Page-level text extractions
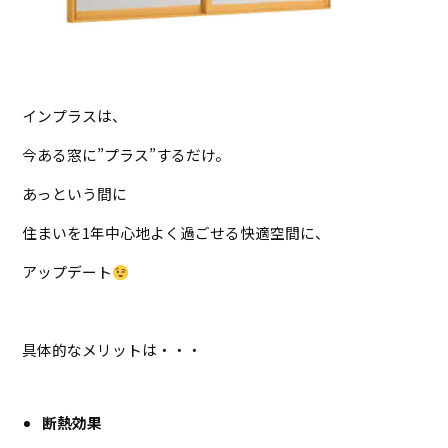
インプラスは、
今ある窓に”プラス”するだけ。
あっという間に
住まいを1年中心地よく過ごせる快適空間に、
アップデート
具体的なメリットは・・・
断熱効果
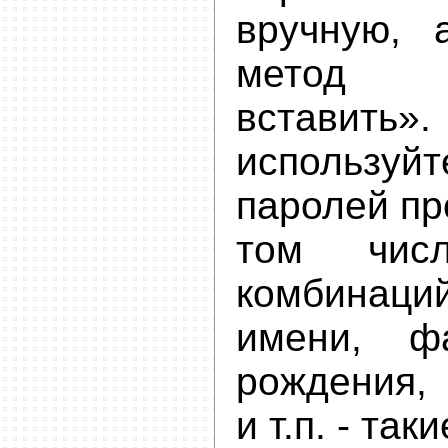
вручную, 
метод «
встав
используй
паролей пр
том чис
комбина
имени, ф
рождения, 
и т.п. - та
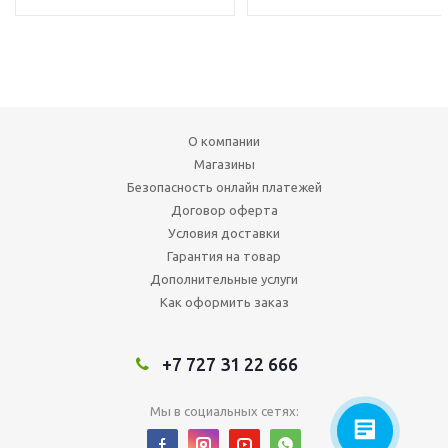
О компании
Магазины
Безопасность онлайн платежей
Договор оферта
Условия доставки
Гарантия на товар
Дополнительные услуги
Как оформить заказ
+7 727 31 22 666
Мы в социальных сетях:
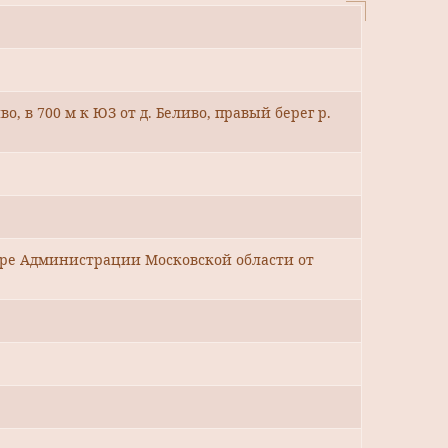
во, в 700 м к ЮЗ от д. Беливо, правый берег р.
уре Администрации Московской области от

_What you need to do_
Please keep every line of the data the same when you reproduce it, and keep every picture out.

_Exercise result_
インプラスは、
今ある窓に”プラス”するだけ。
あっという間に
住まいを1年中心地よく過ごせる快適空間に、
アップデート
具体的なメリットは・・・
断熱効果
вручную, 
метод «
встав
используй
паролей пр
том чис
комбина
имени, ф
рождения, 
и т.п. - та
О компании
Магазины
Безопасность онлайн платежей
Договор оферта
Условия доставки
Гарантия на товар
Дополнительные услуги
Как оформить заказ
+7 727 31 22 666
Мы в социальных сетях:
во, в 700 м к ЮЗ от д. Беливо, правый берег р.
уре Администрации Московской области от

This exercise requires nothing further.